Alles begann mit Gerüchten: der US-amerikanische Theoretische Physiker [1] Lawrence Krauss [1] meldete bereits Ende letzten Jahres die vermeintliche Entdeckung von Gravitationswellen [1] am LIGO [1]. [2]
Krauss erntete viel Kritik: das sei voreilig, es gäbe bei den Messungen bewusst gestreute falsche Signale [2], die Auswertung der Daten sei nicht beendet, es sei keine Entdeckung wie die durch BICEP2 [1] im Jahr 2014, etc.

Nun scheinen sich die Gerüchte zu erhärten: am 11. Februar könnte die Entdeckung von Gravitationswellen [1, 2, 6] bekanntgegeben werden.

Nach 15 Jahren der erfolglosen Suche wäre das DIE Sensation.

Noch ist das nicht sicher. Jedoch kursieren seit Wochen Gerüchte, dass Forscher am LIGO [1] die Schwankungen der Raumzeit [1] endlich gemessen haben (Abb. 1).

Gravitationswellen
Gravitationswellen entstehen, wenn sich schwere Massen relativ zueinander beschleunigt bewegen. Die Gravitationswellen machen sich nur bei gewaltigen astrophysikalischen Ereignissen wie Paare von Neutronensternen [1] oder Schwarzen Löchern [1] bemerkbar, wenn diese in geringem Abstand umeinander spiralen und schließlich verschmelzen.

Derartige Objekte existieren tatsächlich im Universum: bereits im Jahr 1974 wurde ein Paar sich eng umkreisender Neutronensterne entdeckt [1]. Das Duo kam sich immer näher. Bei der Annäherung muss daher Energie "verloren" gehen; aber sie geht nicht verloren, sondern sie steckt in den Gravitationswellen, die das Duo (theoretisch) aussendet.

Vergleicht man also die Massen zweier Schwarzer Löcher vor und nach dem Verschmelzen, sollte die Massendifferenz in Form der gesuchten Gravitationswellen abgestrahlt worden sein.

Gravitationswellen können wir zwar nicht direkt sehen, wenn wir sie jedoch messen können, sie sind ein Informationsträger, der Aussagen über die Geschwindigkeit macht, mit der sich Veränderungen der Raumzeitkrümmung (durch die Anwesenheit sich schnell bewegender massereicher Objekte) ausbreiten. Sie messen sozusagen eine Art "Geschwindigkeit der Gravitation".

Der deutsche Physiker Albert Einstein [1] sagte vorher, dass sich die Gravitation, also auch deren wellenartige Struktur, mit Lichtgeschwindigkeit [1] ausbreitet.

grav

Abb. 1 Das Gravitationswelleninterferometer LIGO von oben.
LIGO befindet sich in einer wüstenartig aussehenden Region südöstlich von Washington.
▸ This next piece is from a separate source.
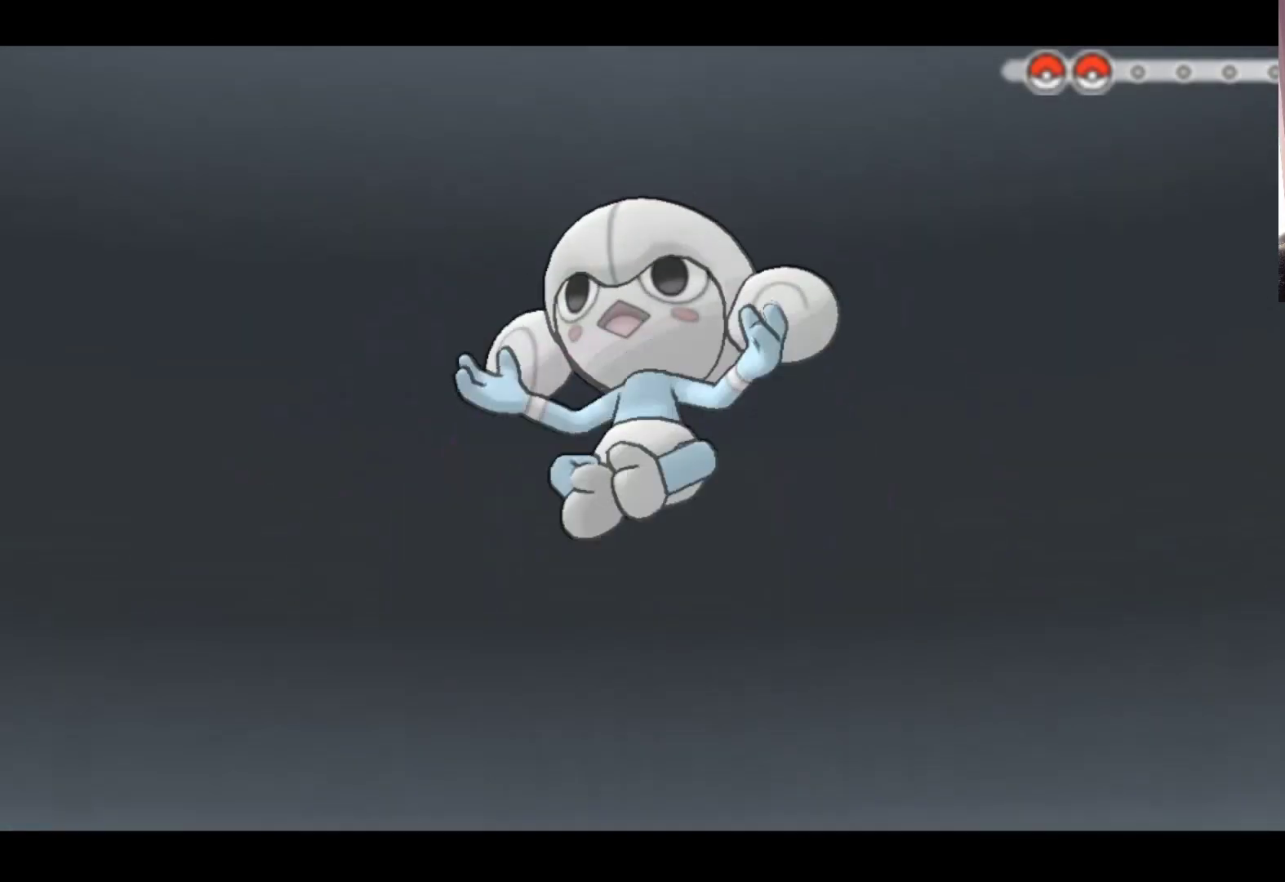
{"buttons": [], "left_stick": "center", "events": [[283, "A", "down"], [467, "A", "up"]]}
Jeder der beiden Arme des L-förmigen Detektors ist rund 4 km lang.
© LIGO

 

Nur Gerüchte?
Neue Gerüchte konkretisieren die Entdeckung: die LIGO-Wissenschaftler haben wahrscheinlich Gravitationswellen zweier ineinander spiralender Schwarze Löcher gemessen; es kursieren sogar konkrete Zahlen.
Gerüchte enthalten meist ein Körnchen Wahrheit ...
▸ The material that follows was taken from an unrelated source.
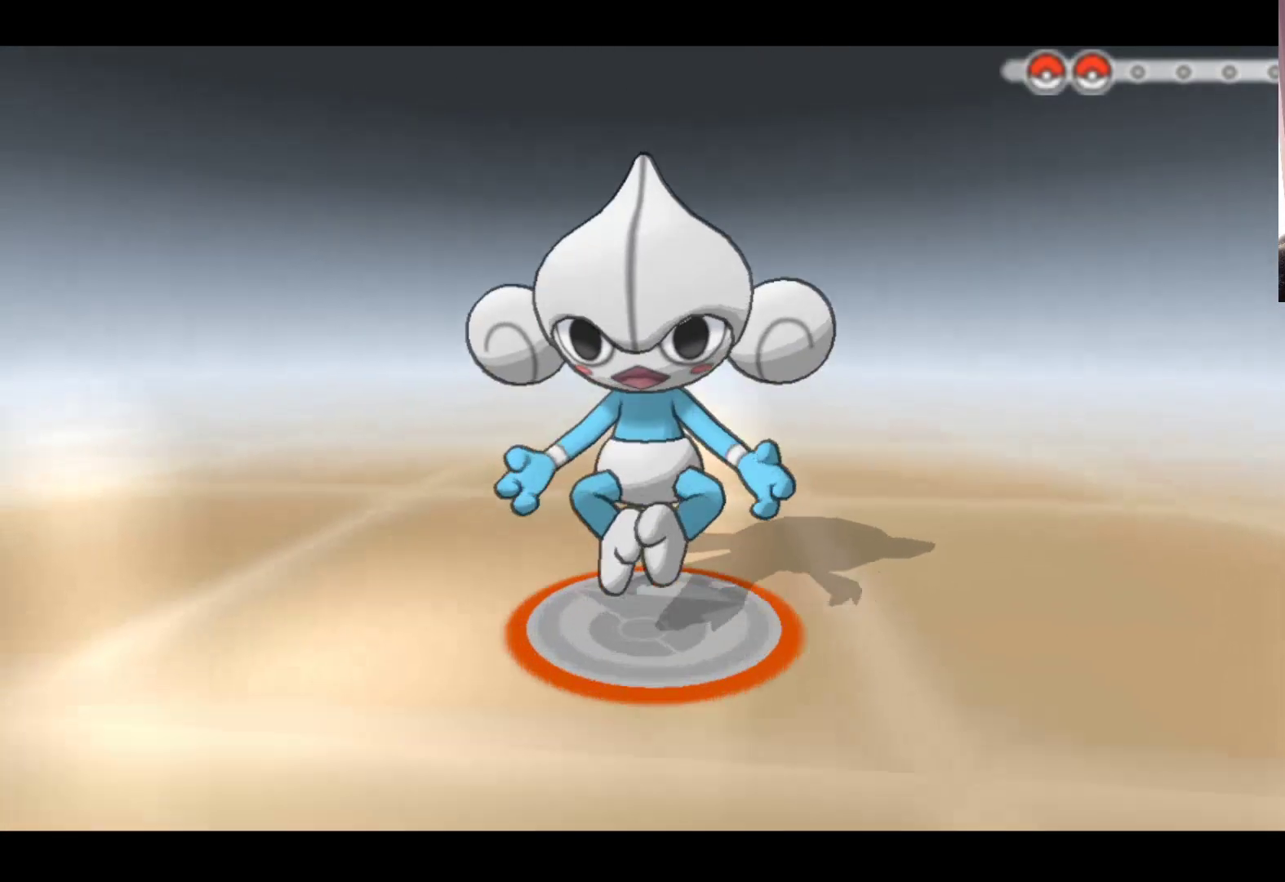
{"buttons": [], "left_stick": "center", "events": []}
Der Autor dieser Nachricht, Clifford Burgess [1], Theoretischer Physiker [1] an zwei renommierten Instituten, schrieb seinen Kollegen und Studenten, das LIGO-Team habe ein Signal zweier verschmelzender Schwarzer Löcher entdeckt (Abb. 2).

Das Signal sei real und spektakulär.

Burgess habe die Details von Personen erhalten, die das zur Veröffentlichung in dieser Woche anstehende Manuskript der LIGO-Forscher gesehen hätten;
es beschreibe eine derartige Entdeckung. Er selbst habe die Veröffentlichung nicht gesehen, aber alles sei sehr glaubwürdig, so Burgess.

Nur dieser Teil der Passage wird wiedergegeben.